* _Information_:
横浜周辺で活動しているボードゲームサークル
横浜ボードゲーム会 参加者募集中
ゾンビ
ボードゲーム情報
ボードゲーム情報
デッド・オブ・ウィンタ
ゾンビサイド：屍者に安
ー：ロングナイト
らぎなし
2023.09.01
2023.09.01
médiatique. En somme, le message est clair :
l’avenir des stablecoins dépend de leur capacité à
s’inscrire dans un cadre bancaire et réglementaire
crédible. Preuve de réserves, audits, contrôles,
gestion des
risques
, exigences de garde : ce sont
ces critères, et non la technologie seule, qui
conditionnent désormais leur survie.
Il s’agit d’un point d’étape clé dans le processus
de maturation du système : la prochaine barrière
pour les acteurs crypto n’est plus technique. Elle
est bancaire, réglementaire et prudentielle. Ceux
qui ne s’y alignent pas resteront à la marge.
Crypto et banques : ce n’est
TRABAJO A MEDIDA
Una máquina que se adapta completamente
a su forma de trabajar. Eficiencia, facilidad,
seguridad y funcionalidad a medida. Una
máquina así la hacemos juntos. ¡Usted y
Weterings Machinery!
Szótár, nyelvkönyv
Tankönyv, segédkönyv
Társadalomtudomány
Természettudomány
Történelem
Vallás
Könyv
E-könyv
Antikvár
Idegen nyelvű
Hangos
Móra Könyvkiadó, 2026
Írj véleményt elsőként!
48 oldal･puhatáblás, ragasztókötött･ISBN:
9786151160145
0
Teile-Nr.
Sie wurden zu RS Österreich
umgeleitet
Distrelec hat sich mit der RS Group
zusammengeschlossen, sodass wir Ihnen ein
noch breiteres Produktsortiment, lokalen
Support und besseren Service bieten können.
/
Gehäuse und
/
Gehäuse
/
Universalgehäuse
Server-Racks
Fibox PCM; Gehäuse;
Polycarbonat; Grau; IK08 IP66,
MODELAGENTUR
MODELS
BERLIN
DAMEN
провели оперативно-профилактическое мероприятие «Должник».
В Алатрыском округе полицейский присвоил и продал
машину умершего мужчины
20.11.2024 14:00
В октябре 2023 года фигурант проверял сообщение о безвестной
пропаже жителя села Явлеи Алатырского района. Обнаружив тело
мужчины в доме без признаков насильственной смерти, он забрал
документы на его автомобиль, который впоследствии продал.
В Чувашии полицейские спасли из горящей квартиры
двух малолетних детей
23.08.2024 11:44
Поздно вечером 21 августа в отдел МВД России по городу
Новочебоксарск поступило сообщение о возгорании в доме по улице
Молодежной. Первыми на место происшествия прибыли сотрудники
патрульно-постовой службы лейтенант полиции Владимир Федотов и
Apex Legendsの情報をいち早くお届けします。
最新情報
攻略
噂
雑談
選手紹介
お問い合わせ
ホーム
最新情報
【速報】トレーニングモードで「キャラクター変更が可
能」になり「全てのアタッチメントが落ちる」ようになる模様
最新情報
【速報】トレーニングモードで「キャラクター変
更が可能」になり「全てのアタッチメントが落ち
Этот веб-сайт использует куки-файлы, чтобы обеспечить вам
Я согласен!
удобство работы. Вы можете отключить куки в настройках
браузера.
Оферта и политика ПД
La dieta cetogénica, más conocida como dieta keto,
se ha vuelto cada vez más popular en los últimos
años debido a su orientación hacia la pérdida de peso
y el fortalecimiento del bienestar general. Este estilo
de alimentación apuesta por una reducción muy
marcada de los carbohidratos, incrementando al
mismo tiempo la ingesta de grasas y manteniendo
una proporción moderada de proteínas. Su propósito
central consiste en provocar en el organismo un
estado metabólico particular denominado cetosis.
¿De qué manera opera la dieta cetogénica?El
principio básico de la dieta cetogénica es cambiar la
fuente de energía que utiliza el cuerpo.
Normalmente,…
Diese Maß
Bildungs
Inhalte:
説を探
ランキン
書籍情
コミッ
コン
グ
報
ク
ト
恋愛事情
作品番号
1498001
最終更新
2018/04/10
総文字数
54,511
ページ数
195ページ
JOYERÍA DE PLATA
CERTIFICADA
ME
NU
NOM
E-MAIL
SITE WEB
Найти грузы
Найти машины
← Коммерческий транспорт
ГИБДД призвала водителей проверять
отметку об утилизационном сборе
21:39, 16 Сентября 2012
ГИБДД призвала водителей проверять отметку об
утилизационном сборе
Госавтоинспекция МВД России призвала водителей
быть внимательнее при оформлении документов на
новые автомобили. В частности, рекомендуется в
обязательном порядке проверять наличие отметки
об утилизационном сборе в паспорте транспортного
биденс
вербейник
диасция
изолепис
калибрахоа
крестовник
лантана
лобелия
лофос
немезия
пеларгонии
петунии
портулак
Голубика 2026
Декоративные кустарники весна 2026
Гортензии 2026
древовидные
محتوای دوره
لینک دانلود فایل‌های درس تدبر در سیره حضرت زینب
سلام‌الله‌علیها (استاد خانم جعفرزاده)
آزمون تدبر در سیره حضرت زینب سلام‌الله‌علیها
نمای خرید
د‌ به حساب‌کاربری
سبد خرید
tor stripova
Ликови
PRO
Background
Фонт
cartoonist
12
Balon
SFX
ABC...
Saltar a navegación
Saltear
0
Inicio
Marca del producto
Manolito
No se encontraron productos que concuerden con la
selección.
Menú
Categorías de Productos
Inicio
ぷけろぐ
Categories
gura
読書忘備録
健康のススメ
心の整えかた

* _Task to carry out_: Each line holding the word "dans" must be pulled from the records.

* _Task result_:
s’inscrire dans un cadre bancaire et réglementaire
Il s’agit d’un point d’étape clé dans le processus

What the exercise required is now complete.